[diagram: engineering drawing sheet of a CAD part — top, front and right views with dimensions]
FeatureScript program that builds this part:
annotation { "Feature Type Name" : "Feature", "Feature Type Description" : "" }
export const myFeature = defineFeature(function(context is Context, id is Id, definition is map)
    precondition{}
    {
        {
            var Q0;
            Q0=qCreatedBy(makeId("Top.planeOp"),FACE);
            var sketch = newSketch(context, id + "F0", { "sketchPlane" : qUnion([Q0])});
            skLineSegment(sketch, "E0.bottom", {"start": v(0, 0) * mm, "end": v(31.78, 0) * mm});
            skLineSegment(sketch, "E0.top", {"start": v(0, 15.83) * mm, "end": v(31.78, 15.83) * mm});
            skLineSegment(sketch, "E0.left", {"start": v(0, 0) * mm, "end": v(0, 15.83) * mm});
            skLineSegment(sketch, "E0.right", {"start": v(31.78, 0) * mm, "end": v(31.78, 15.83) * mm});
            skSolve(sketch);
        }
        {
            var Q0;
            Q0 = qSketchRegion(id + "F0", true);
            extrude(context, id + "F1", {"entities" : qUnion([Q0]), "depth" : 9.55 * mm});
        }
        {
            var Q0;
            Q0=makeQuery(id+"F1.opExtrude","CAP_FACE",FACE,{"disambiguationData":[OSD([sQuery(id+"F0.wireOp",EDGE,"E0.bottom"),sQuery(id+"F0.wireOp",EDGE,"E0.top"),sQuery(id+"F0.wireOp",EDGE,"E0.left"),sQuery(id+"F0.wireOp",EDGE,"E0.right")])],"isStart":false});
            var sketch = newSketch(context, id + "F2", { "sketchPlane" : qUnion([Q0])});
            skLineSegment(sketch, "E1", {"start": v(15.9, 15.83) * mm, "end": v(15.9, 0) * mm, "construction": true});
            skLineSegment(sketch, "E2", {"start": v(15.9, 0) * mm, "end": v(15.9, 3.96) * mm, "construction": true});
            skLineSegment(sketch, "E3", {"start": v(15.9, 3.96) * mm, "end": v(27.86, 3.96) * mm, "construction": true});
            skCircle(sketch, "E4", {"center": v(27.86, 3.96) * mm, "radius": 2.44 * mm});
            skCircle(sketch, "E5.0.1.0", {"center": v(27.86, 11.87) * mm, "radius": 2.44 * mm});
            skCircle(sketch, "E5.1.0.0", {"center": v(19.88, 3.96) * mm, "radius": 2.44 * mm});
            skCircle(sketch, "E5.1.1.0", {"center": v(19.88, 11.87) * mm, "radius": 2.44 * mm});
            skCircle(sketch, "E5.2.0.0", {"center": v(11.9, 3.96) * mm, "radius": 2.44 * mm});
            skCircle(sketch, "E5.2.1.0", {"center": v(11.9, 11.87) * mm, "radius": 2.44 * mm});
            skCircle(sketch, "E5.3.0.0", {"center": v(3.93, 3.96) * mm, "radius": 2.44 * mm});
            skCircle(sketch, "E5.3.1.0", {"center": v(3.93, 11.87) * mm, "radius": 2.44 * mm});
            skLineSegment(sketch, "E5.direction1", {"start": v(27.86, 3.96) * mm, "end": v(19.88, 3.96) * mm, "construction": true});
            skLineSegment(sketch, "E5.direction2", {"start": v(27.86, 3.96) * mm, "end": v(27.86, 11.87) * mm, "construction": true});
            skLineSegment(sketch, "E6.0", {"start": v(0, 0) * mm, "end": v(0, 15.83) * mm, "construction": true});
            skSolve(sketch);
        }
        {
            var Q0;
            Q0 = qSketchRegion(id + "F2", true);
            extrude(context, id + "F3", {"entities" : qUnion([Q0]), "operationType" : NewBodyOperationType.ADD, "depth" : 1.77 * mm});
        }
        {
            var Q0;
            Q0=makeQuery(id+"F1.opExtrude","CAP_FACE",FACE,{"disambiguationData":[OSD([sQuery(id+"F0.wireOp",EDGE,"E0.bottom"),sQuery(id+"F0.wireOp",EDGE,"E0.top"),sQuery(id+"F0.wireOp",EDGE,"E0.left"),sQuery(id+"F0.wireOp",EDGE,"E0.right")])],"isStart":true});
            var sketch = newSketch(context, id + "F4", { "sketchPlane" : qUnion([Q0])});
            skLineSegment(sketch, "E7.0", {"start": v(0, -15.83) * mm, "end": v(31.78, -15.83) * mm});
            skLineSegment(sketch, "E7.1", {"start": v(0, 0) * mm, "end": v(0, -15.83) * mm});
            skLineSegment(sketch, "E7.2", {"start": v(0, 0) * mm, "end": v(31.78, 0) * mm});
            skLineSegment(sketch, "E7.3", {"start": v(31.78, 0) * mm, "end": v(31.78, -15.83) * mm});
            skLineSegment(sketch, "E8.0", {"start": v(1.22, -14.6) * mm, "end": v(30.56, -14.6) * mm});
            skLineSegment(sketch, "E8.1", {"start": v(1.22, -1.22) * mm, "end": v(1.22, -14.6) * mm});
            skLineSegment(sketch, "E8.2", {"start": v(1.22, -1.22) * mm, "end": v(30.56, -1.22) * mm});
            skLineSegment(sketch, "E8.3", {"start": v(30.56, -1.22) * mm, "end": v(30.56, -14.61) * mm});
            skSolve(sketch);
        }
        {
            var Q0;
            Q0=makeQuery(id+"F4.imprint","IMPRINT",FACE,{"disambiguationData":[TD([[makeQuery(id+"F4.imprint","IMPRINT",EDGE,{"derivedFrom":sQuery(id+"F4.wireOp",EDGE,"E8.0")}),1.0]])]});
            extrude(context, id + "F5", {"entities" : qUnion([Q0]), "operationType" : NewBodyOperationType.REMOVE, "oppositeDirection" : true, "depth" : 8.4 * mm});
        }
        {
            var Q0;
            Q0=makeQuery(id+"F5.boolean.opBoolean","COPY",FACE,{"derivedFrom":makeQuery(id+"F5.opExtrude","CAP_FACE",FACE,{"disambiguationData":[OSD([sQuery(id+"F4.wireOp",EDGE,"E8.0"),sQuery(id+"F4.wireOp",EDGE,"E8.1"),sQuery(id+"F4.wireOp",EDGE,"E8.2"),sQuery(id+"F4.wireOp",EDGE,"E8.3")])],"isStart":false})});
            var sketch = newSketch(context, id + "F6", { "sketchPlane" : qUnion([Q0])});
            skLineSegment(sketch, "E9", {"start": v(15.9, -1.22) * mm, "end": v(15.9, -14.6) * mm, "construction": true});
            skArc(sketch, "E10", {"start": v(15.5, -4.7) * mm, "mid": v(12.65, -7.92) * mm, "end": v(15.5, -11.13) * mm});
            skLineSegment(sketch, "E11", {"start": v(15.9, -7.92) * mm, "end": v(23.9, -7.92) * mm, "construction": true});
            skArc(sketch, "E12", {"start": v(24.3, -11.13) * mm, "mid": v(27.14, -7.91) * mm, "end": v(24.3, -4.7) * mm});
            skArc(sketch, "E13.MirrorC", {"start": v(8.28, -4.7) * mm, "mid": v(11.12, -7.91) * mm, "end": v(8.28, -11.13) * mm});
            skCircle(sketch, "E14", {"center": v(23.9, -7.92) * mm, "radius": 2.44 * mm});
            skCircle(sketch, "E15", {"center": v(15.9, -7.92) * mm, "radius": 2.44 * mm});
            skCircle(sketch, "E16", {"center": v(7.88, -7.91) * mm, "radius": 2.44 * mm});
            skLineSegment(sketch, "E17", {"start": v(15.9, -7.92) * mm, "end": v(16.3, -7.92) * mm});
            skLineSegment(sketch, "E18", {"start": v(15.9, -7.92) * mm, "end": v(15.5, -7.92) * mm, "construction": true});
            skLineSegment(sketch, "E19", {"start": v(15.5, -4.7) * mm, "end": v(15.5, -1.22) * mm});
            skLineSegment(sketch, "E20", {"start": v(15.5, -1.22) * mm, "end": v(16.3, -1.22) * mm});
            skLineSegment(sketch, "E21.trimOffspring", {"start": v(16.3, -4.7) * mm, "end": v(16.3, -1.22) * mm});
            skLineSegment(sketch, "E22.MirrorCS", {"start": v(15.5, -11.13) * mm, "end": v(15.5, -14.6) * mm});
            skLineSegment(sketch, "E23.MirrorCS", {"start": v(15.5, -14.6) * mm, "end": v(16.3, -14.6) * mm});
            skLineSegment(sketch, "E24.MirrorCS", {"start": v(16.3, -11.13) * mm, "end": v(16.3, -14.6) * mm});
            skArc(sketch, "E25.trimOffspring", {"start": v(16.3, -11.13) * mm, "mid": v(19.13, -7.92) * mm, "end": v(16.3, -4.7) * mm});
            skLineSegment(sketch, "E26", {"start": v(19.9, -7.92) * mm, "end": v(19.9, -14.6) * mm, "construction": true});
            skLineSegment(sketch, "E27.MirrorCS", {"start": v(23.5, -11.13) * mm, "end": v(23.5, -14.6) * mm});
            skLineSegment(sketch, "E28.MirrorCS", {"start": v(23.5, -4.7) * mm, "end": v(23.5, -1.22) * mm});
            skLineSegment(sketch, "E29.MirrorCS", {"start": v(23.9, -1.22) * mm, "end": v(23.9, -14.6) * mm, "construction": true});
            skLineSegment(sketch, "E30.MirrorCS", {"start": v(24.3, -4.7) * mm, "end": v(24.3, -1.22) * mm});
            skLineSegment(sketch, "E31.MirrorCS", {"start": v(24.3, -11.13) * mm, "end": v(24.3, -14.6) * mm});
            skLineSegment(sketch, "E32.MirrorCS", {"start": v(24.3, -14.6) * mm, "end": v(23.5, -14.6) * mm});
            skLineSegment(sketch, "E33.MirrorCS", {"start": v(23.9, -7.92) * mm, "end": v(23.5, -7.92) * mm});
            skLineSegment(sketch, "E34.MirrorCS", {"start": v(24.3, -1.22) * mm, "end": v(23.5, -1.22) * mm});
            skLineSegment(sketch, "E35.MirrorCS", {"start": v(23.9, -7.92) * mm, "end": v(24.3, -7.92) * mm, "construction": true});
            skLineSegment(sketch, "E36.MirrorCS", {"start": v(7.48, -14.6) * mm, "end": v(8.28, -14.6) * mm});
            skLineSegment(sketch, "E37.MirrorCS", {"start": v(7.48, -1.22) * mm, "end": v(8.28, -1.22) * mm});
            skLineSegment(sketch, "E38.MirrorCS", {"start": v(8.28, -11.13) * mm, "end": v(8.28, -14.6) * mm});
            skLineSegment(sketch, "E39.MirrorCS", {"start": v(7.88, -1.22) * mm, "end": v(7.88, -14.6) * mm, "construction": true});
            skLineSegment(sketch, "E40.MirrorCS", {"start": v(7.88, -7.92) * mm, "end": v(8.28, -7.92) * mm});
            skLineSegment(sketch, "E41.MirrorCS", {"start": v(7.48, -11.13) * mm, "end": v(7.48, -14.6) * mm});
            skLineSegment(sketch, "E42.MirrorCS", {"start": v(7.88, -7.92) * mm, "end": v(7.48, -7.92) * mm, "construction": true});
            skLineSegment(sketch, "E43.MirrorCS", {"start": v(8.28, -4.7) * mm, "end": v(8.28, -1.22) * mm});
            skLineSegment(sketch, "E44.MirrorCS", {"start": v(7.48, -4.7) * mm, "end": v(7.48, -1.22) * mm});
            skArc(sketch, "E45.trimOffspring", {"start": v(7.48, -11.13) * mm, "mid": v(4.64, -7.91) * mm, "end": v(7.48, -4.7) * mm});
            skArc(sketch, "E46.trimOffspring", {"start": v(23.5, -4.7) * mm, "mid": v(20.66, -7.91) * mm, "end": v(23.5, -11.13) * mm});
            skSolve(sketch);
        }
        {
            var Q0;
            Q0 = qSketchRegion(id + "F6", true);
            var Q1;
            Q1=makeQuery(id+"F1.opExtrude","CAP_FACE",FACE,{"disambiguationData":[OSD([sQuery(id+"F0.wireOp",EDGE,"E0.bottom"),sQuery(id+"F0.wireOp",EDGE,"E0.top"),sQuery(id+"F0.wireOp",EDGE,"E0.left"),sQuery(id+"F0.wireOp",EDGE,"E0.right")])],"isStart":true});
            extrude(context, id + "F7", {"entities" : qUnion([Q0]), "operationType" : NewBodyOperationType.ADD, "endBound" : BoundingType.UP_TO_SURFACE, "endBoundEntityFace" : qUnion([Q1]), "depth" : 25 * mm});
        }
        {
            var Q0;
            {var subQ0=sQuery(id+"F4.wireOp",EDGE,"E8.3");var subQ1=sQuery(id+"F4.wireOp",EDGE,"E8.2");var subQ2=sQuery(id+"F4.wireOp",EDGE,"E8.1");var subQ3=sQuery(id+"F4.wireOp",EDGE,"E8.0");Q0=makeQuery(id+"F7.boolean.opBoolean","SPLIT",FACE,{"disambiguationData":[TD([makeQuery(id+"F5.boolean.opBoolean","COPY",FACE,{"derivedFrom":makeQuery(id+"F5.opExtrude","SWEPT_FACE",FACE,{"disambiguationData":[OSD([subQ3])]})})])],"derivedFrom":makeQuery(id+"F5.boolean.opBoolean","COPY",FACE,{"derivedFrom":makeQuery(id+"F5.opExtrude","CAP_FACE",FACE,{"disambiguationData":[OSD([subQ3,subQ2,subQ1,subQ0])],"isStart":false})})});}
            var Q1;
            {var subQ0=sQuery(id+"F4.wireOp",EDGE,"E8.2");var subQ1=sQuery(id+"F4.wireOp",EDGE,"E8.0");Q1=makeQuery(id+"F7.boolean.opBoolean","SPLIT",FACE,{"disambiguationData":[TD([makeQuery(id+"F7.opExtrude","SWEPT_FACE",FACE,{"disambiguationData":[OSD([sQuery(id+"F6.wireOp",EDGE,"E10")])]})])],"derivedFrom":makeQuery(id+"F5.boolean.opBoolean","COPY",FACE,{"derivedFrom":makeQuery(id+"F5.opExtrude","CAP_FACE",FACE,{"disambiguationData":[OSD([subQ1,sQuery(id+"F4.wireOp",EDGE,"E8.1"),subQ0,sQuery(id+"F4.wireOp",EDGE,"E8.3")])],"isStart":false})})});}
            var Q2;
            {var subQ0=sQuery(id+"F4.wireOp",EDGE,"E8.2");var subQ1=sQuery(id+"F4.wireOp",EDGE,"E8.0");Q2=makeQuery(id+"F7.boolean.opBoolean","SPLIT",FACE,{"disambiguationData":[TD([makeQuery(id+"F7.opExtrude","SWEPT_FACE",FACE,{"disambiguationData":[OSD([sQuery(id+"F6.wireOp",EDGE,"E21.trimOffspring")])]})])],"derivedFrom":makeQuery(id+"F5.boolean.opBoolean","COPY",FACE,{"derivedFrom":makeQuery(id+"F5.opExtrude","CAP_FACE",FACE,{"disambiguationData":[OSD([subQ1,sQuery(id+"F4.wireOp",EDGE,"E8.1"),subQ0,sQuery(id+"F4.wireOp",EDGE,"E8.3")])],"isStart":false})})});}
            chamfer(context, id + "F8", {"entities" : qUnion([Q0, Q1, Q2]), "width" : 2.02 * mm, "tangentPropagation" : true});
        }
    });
• • • • •
Select every line in the data above that contains the string "newSketch".

            var sketch = newSketch(context, id + "F0", { "sketchPlane" : qUnion([Q0])});
            var sketch = newSketch(context, id + "F2", { "sketchPlane" : qUnion([Q0])});
            var sketch = newSketch(context, id + "F4", { "sketchPlane" : qUnion([Q0])});
            var sketch = newSketch(context, id + "F6", { "sketchPlane" : qUnion([Q0])});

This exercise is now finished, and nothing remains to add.